Jim Rutenberg, Marylin W. Thompson, David D. Kirkpatrick y Stephen Labaton
El Universal
Jueves 21 de febrero de 2008
WASHINGTON.— Al inicio de la primera campaña por la Casa Blanca del senador John McCain, hace ocho años, la ansiedad sacudió a su pequeño círculo de consejeros.
Una cabildera había estado apareciendo con él en actos para recaudar fondos, en sus oficinas y a bordo del avión ejecutivo de un cliente. Convencidos de que la relación se había tornado romántica, algunos de sus más altos asesores intervinieron para proteger al candidato de sí mismo, instruyendo a miembros de su equipo para que impidieran el paso a la mujer, pidiéndole a ella en privado que se alejara y confrontándole a él, dijeron varias personas involucradas en esa campaña que pidieron el anonimato. Cuando medios noticiosos reportaron que John McCain había escrito cartas a reguladores gubernamentales a favor de un cliente de la cabildera, algunos asesores temieron por algún tiempo que la atención se pudiera volcar sobre la mujer, agregaron los ex miembros del equipo de campaña del senador.

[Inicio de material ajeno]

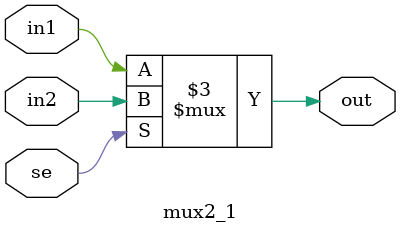
<source format=sv>

module mux2_1 (input logic in1, in2, se,
				output logic out);

always_comb
begin
	if(se)
	begin
		out = in2;
	end
	else
	begin
		out = in1;
	end
end
endmodule
</source>
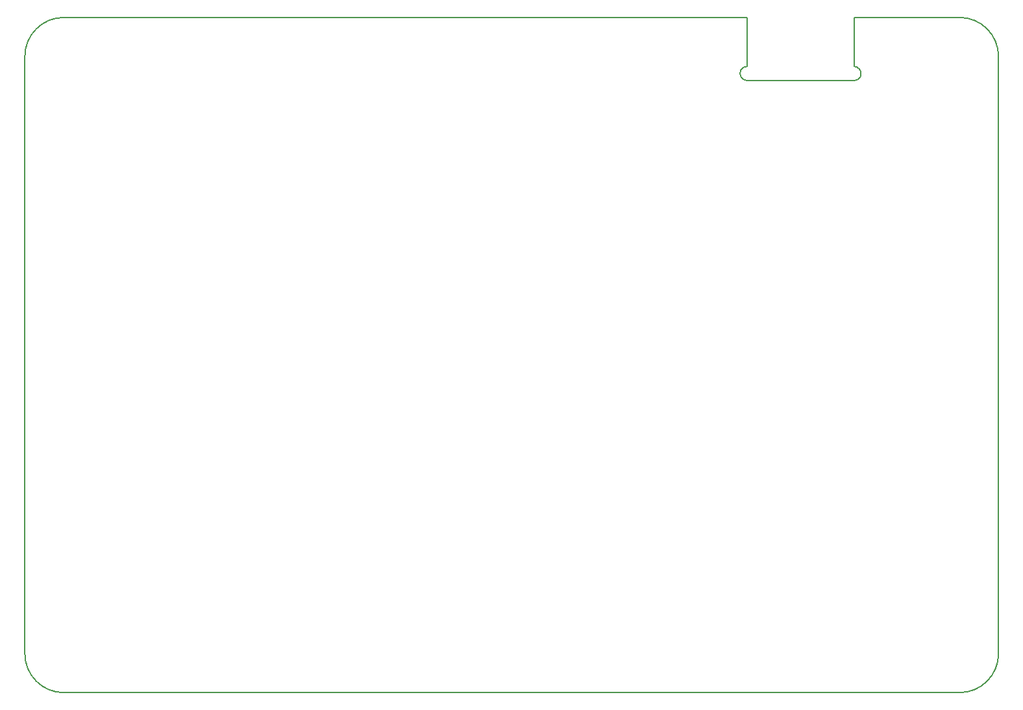
<source format=gm1>
G04 Layer_Color=61183*
%FSLAX43Y43*%
%MOMM*%
G71*
G01*
G75*
%ADD88C,0.127*%
D88*
X0Y5080D02*
G03*
X5080Y-0I5080J0D01*
G01*
X121920D02*
G03*
X127000Y5080I0J5080D01*
G01*
X127000Y82920D02*
G03*
X121920Y88000I-5080J0D01*
G01*
X5080Y88000D02*
G03*
X0Y82920I-0J-5080D01*
G01*
X109060Y80620D02*
G03*
X108192Y81610I-929J61D01*
G01*
X108161Y79781D02*
G03*
X109060Y80620I30J869D01*
G01*
X94186Y81611D02*
G03*
X93287Y80772I-30J-869D01*
G01*
Y80772D02*
G03*
X94155Y79781I929J-61D01*
G01*
X15900Y-0D02*
X121920D01*
X5080D02*
X15900D01*
X127000Y5080D02*
Y82920D01*
X108192Y88000D02*
X121920D01*
X94155Y79781D02*
X108160D01*
X94186Y81611D02*
Y88000D01*
X108192Y81610D02*
Y88005D01*
X5080Y88000D02*
X94186D01*
X0Y5080D02*
Y82920D01*
X0Y5080D02*
G03*
X5080Y-0I5080J0D01*
G01*
X121920D02*
G03*
X127000Y5080I0J5080D01*
G01*
X127000Y82920D02*
G03*
X121920Y88000I-5080J0D01*
G01*
X5080Y88000D02*
G03*
X0Y82920I-0J-5080D01*
G01*
X109060Y80620D02*
G03*
X108192Y81610I-929J61D01*
G01*
X108161Y79781D02*
G03*
X109060Y80620I30J869D01*
G01*
X94186Y81611D02*
G03*
X93287Y80772I-30J-869D01*
G01*
Y80772D02*
G03*
X94155Y79781I929J-61D01*
G01*
X15900Y-0D02*
X121920D01*
X5080D02*
X15900D01*
X127000Y5080D02*
Y82920D01*
X108192Y88000D02*
X121920D01*
X94155Y79781D02*
X108160D01*
X94186Y81611D02*
Y88000D01*
X108192Y81610D02*
Y88005D01*
X5080Y88000D02*
X94186D01*
X0Y5080D02*
Y82920D01*
M02*

</source>
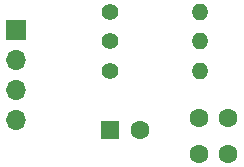
<source format=gbr>
%TF.GenerationSoftware,KiCad,Pcbnew,7.0.10*%
%TF.CreationDate,2024-05-09T00:22:21+08:00*%
%TF.ProjectId,pcb.rescue,7063622e-7265-4736-9375-652e6b696361,rev?*%
%TF.SameCoordinates,Original*%
%TF.FileFunction,Soldermask,Bot*%
%TF.FilePolarity,Negative*%
%FSLAX46Y46*%
G04 Gerber Fmt 4.6, Leading zero omitted, Abs format (unit mm)*
G04 Created by KiCad (PCBNEW 7.0.10) date 2024-05-09 00:22:21*
%MOMM*%
%LPD*%
G01*
G04 APERTURE LIST*
%ADD10C,1.400000*%
%ADD11O,1.400000X1.400000*%
%ADD12C,1.600000*%
%ADD13R,1.600000X1.600000*%
%ADD14R,1.700000X1.700000*%
%ADD15O,1.700000X1.700000*%
G04 APERTURE END LIST*
D10*
%TO.C,R3*%
X141000000Y-83000000D03*
D11*
X148620000Y-83000000D03*
%TD*%
D12*
%TO.C,C1*%
X151000000Y-95000000D03*
X148500000Y-95000000D03*
%TD*%
D10*
%TO.C,R2*%
X141000000Y-88000000D03*
D11*
X148620000Y-88000000D03*
%TD*%
D12*
%TO.C,C3*%
X151000000Y-92000000D03*
X148500000Y-92000000D03*
%TD*%
D13*
%TO.C,C2*%
X141000000Y-93000000D03*
D12*
X143500000Y-93000000D03*
%TD*%
D10*
%TO.C,R1*%
X141000000Y-85500000D03*
D11*
X148620000Y-85500000D03*
%TD*%
D14*
%TO.C,J1*%
X133000000Y-84500000D03*
D15*
X133000000Y-87040000D03*
X133000000Y-89580000D03*
X133000000Y-92120000D03*
%TD*%
M02*

</source>
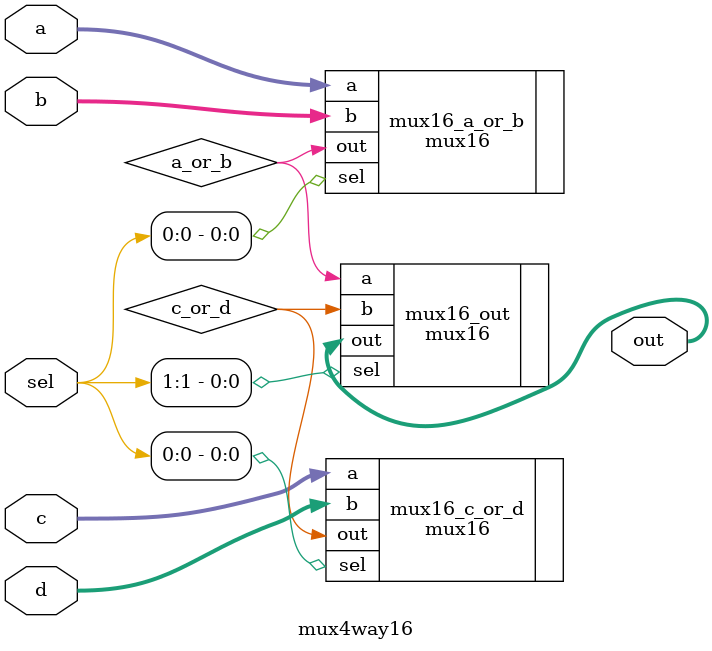
<source format=sv>
`default_nettype none

module mux4way16(
    input wire[15:0] a,
    input wire[15:0] b,
    input wire[15:0] c,
    input wire[15:0] d,
    input wire[1:0] sel,
    output wire[15:0] out
);
    wire a_or_b, c_or_d;

    mux16 mux16_a_or_b(
        .a(a),
        .b(b),
        .sel(sel[0]),
        .out(a_or_b)
    );

    mux16 mux16_c_or_d(
        .a(c),
        .b(d),
        .sel(sel[0]),
        .out(c_or_d)
    );

    mux16 mux16_out(
        .a(a_or_b),
        .b(c_or_d),
        .sel(sel[1]),
        .out(out)
    );
endmodule

`default_nettype wire

</source>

McCain, de 71 años, y la cabildera Vicki Iseman, de 40, dijeron que nunca tuvieron un romance. Pero para los consejeros del senador la mera suposición de un vínculo con una cabildera cuyos clientes frecuentemente tenían negocios ante el comité del Senado que McCain dirigió, amenazó la historia de redención y rectitud que definía su identidad política.
Había pasado una década desde que un favor oficial para un amigo con problemas regulatorios casi terminaba con la carrera política de McCain, al entramparlo en el escándalo conocido como Keating Five (junto con otros cuatro senadores fue acusado en 1986 de intentar ayudar a una empresa de la corporación Keating, investigada por estafa). En los años siguientes, McCain se reinventó como el azote de los intereses especiales, un cruzado de estrictas normas éticas y de finaciamiento de campaña, un hombre de honor escarmentado por la vergüenza.
Las preocupaciones acerca de la relación de McCain con Iseman subrayaron una paradoja que perdura en su carrera tras el escándalo Keating. Aunque ha prometido regirse por las normas éticas más elevadas, su confianza en su propia integridad ha parecido a veces cegarlo a potencialmente embarazosos conflictos de intereses.
McCain prometió por ejemplo nunca volar directamente de Washington a Phoenix, su lugar de residencia, para evitar la impresión de ser interesado, debido a que él auspició una ley que abrió esa ruta hace una década. Pero como otros legisladores, el senador frecuentemente voló en aviones de ejecutivos que buscaban su apoyo, incluyendo poderosos empresarios de medios como Rupert Murdoch, Michael R. Bloomberg y Lowell W. Paxson, un cliente de Iseman. (El año pasado, el senador votó a favor de eliminar esa práctica).